Pfizer and German partner BioNTech said Monday they’re seeking Food and Drug Administration authorization for their omicron-targeting bivalent vaccine for use in children 5 to 11 years of age.
The application is for a 10-milligram booster dose of the vaccine targeting omicron’s BA.4 and BA.5 subvariants, which have become dominant in the U.S. and around the world.
The news comes after Moderna
said Friday that it has submitted its own request for its bivalent vaccine for children and adolescents aged 12 to 17, as well as a separate submission for 6- to 11-year-olds.
The moves come as U.S. known cases of COVID are continuing to ease and now stand at their lowest level since late April, although the true tally is likely higher than reported given how many people are testing at home, with data typically not collected. The daily average for new cases stood at 54,239 on Sunday, according to a New York Times tracker, down 18% from two weeks ago.
Cases are rising in 20 states, including New York, New Jersey and Massachusetts, the tracker shows, as well as in Washington, D.C.
The daily average for hospitalizations was down 14% at 29,835, while the daily average for deaths is up 15% to 432.
The Covid-19 pandemic renewed interest in the practice of testing sewage to track outbreaks of disease, including polio, which was declared a disaster emergency in New York. WSJ visited a Bay Area wastewater facility to find out how testing works and what it can tell us about public health. Photo illustration: Ryan Trefes
Other COVID-19 news you should know about:
• French drug company Valneva SE
on Monday said it is in discussions with a prospective partner to get funding for a second-generation COVID vaccine, Dow Jones Newswires reported. Valneva said that it aims to deploy remaining inventory into international markets in the next 12 months, and that is continuing discussions with various governments and has initiated regulatory processes. The company is expected to report additional clinical data, notably heterologous booster data, in the fourth quarter of the year.
• Macau, a gambling center in China, has decided to ease COVID restrictions, by resuming electronic visas for individuals and group tours, around late October to early November. The news sent casino stocks higher in Monday trading, with Las Vegas Sands
up 12.5%, Wynn Resorts
up 14.8%, MGM Resorts International
up 4.4% and Caesars Entertainment
up 2.9%. “Although it’s tough to quantify the immediate benefit, we believe the resumption of e-visa & group tours should alleviate friction for a Macau trip, as well as signal to many that it’s OK to visit Macau, in turn boosting demand into the year-end holidays and 2023,” JPMorgan analyst D.S. Kim wrote in a note to clients. “Finally, we feel we can talk about a return to normalcy.”
• German Chancellor Olaf Scholz has tested positive for the coronavirus, his spokesman told the news agency dpa, the Associated Press reported. Government spokesman Steffen Hebestreit said Scholz has mild symptoms and immediately entered isolation. He has canceled all public appearances this week but plans to take part virtually in internal government meetings, Hebestreit said. Scholz returned from a two-day official trip to the Gulf states on Sunday and before that was at the U.N. General Assembly in New York.
• Scholz is not the only European governmental leader to have contracted the virus of late. Spanish Prime Minister Pedro Sánchez said Sunday he has tested positive for COVID, the AP reported.
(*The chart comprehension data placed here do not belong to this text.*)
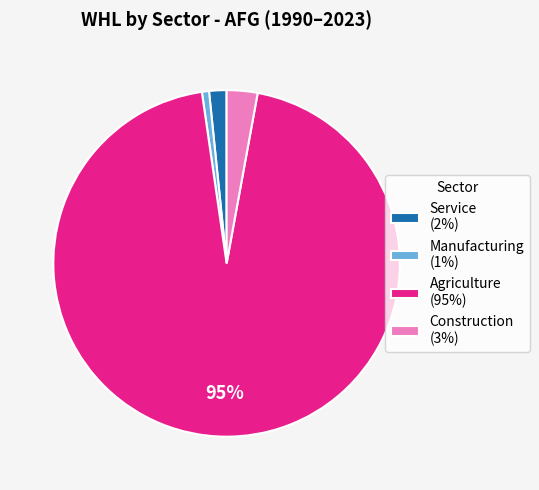

Which has a higher value, Manufacturing (1%) or Agriculture (95%)?

Agriculture (95%)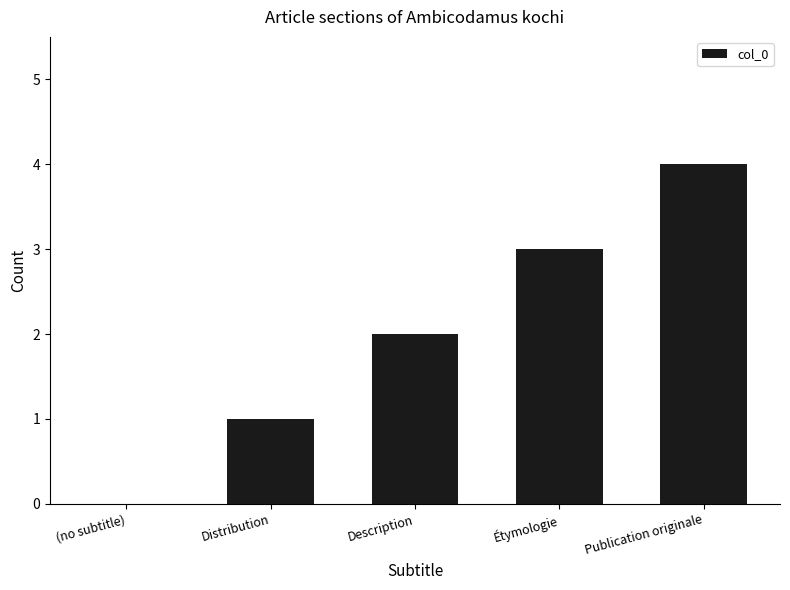

Reading left to right, list all the values displayed in this chart.

(no subtitle)=0	Distribution=1	Description=2	Étymologie=3	Publication originale=4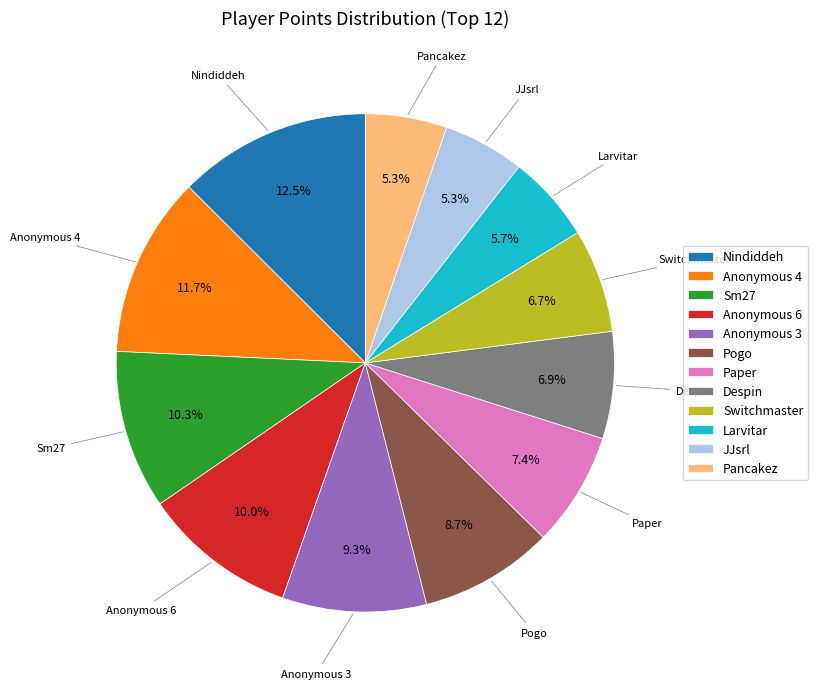

To the nearest percent, what is the average slice percentage?

8%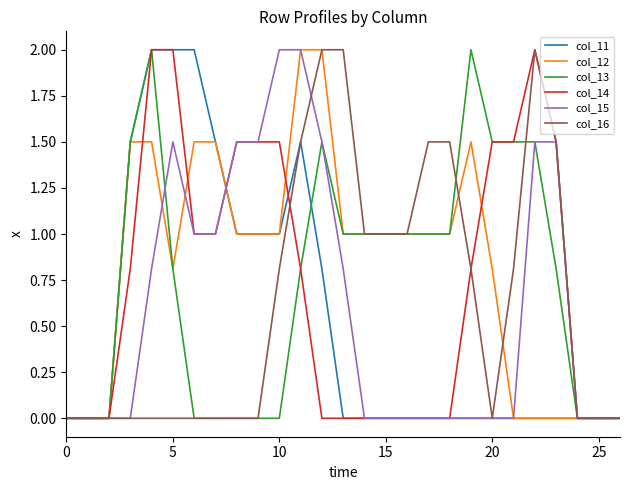

Which series has the largest total across all categories?

col_12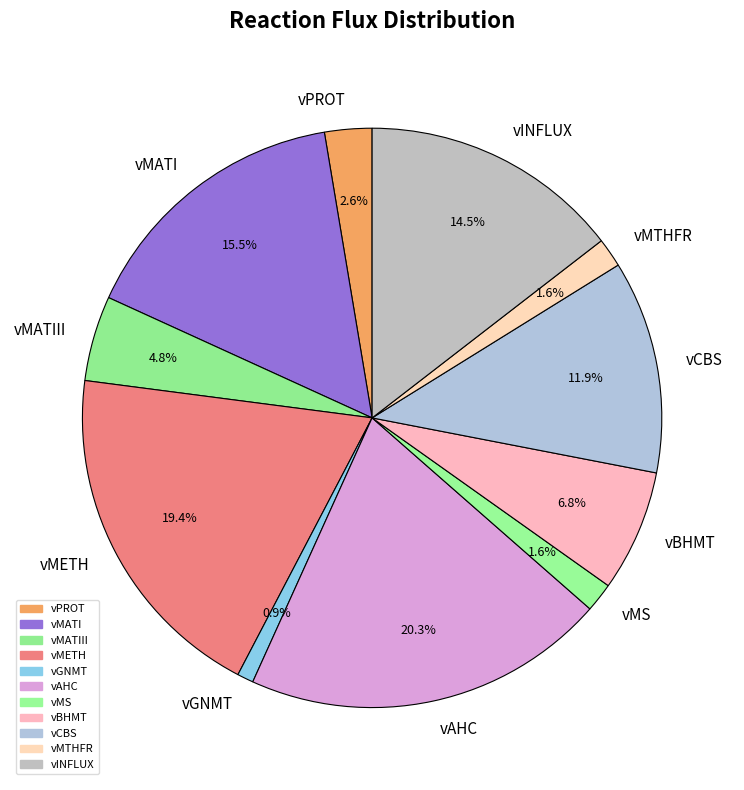

True or false: vMTHFR accounts for 2% of the total.

True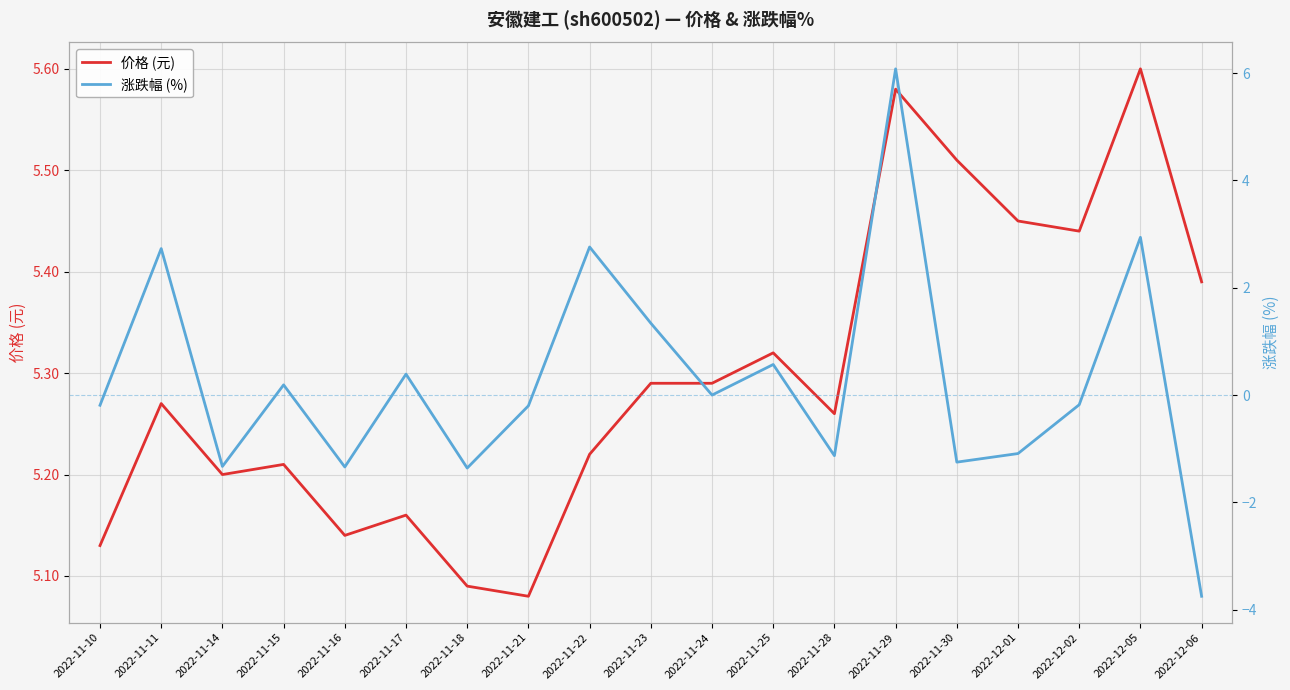

Which category has the highest value in the 价格 (元) series?

2022-12-05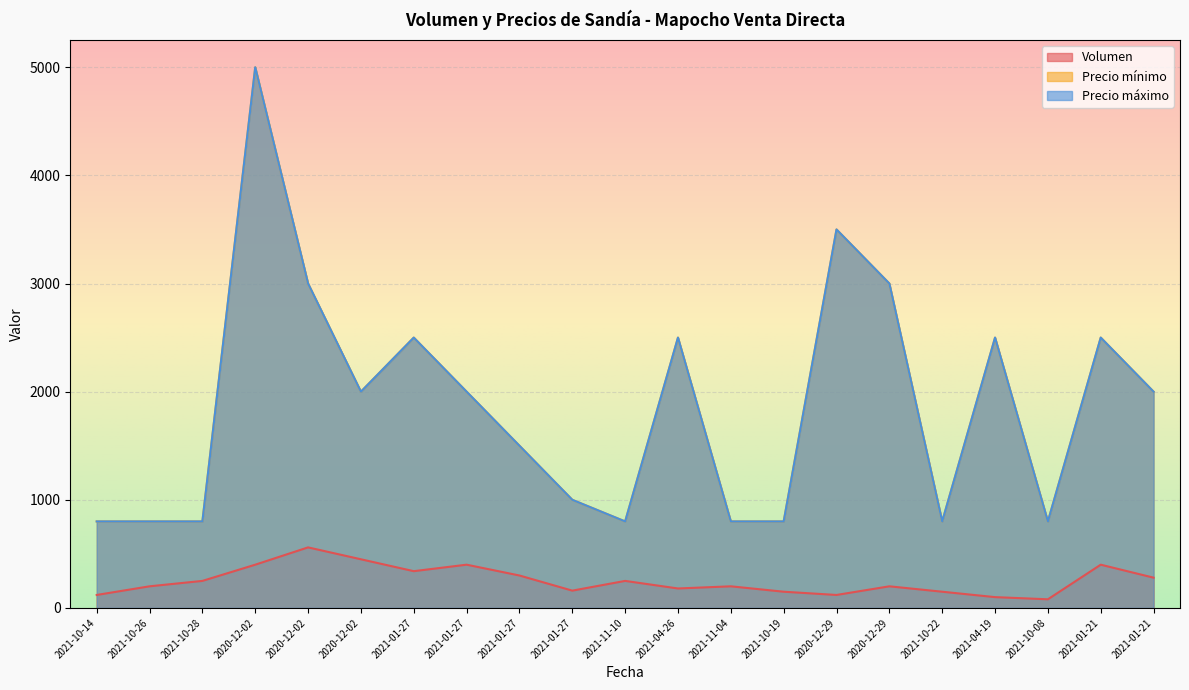

How many values in the Precio máximo series are below 2000?

10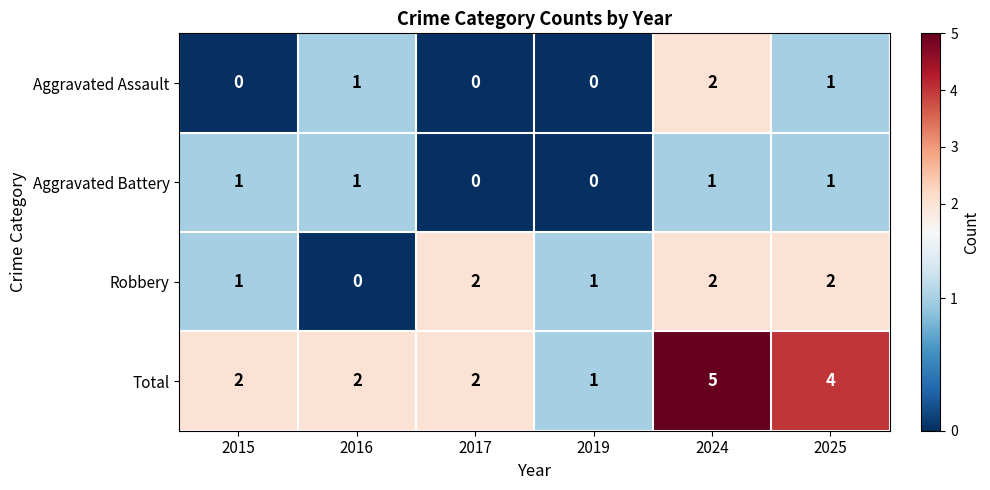

How many Total values are between 2 and 4?

4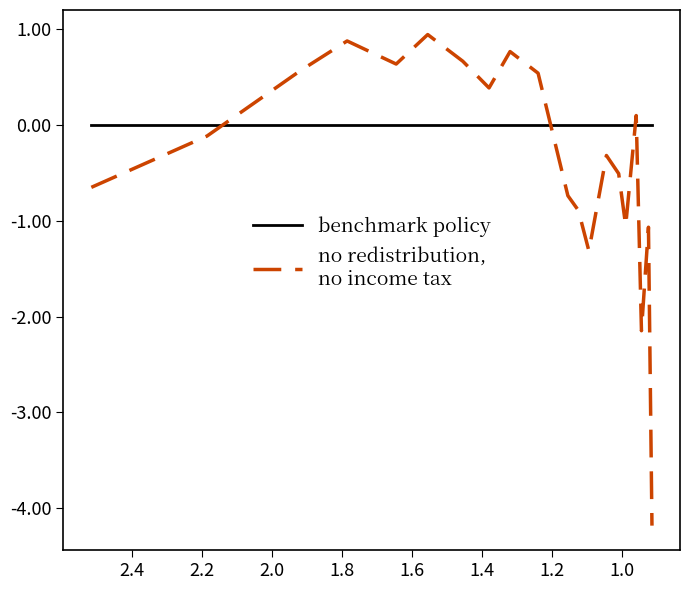

Reading left to right, what are all the values shown in this chart?

benchmark policy: 0.0	0.0	0.0	0.0	0.0	0.0	0.0	0.0	0.0	0.0	0.0	0.0	0.0	0.0	0.0	0.0	0.0	0.0	0.0	0.0
no redistribution,
no income tax: -0.6	-0.1	0.6	0.9	0.6	0.9	0.7	0.4	0.8	0.5	-0.7	-0.9	-1.3	-0.3	-0.5	-1.0	0.1	-2.1	-1.1	-4.2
The leader of Spain’s Socialist Party and of the country’s coalition government said in a Twitter post that he was canceling his appearance at a party event Sunday marking the beginning of the new political season after the summer recess.
Here’s what the numbers say
The global tally of confirmed cases of COVID-19 topped 615.1 million on Monday, while the death toll rose above 6.53 million, according to data aggregated by Johns Hopkins University.
The U.S. leads the world with 96 million cases and 1,056,434 fatalities.
The Centers for Disease Control and Prevention’s tracker shows that 224.9 million people living in the U.S. are fully vaccinated, equal to 67.8% of the total population. Just 109.6 million have had a booster, equal to 48.7% of the vaccinated population, and 23.1 million of those who are eligible for a second booster have had one, equal to 35.5% of those who received a first booster.
So far, some 4.4 million people have had a third booster dose of the new bivalent vaccines that target the latest omicron subvariants.